A 4th place in a strong Massey Ferguson Gold Cup field including the Crisp, The Dikler, Titus Oats and eventual winner Leapfrog from Ireland in early December was followed by runs at Sandown, Wincanton and Windsor.  Surprisingly Gay Trip had unseated Terry at the last fence in the John Bull Chase at Wincanton when six lengths clear.  His preliminary race ahead of the National was the Cheltenham Gold Cup where he finished 8th at 35/1 in a 12 runner field.

The dual Cheltenham Gold Cup winner L’Escargot went off went of as the favourite for the 1972 Grand National in a 42 runner field whilst Gay Trip was a joint second favourite at 12/1.

L’Escargot was knocked over at the 3rd to raise everyone’s hopes whilst Biddlecombe hunted the Aintree veteran round the first circuit.  By Becher’s second time he had moved up to 5th and remained in the leading group to jump the final fence in 4th position chasing both Well To Do, General Symons and the previous year’s runner up Black Secret.

Unfortunately Gay Trip began to hang badly to the right on the long run in, which lost him valuable ground to the leader Well To Do, as the others weakened.  Although he straightened himself at the elbow, Graham Thorner on the leader kept to the rails and despite a valiant effort the 1970 victor failed to get up and lost by two lengths.  The concession of 22 Ib’s on soft going had finished him, but it had been a courageous effort.

Unlike the practice of today to put away your Grand National star for the season Gay Trip was sent on a summer adventure.  He ran twice at Auteuil, France, the second in the French equivalent, the Grand Steeplechase De Pairs over 4 miles where with Stan Mellor taking the ride, (his last ever professional ride before retirement) he pulled up on the second circuit not being suited to the fast pace on firm going.

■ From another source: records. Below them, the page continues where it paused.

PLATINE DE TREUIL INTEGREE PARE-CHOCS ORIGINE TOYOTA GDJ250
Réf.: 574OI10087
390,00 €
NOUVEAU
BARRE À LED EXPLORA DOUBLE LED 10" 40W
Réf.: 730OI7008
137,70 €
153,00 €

Interestingly Gay Trips last ever race was at Aintree on 28  October 1972, the first autumn racing at the course for seven years in the BP Chase over 2 miles 5 furlongs over the national obstacles.  Although jumping soundly he came 3rd of the five runners.

Trainer Fred Rimell decided to retire the horse in January 1973 whilst Biddlecombe did so in March 1974 after riding 904 winners in a 16 year career.

Gay Trip had won 2 hurdle races and eight chases in a seven season National Hunt career.  His top class jumping alongside the effervescent Terry Biddlecombe made them a very popular duo on the jump circuit of the late 1960’s and early 1970’s.  Significantly of Fred Rimell’s four Grand National Winners he regarded Gay Trip as the best. Not bad for a horse, who apart from the 1970 Grand National, never won another race over 2 and half miles.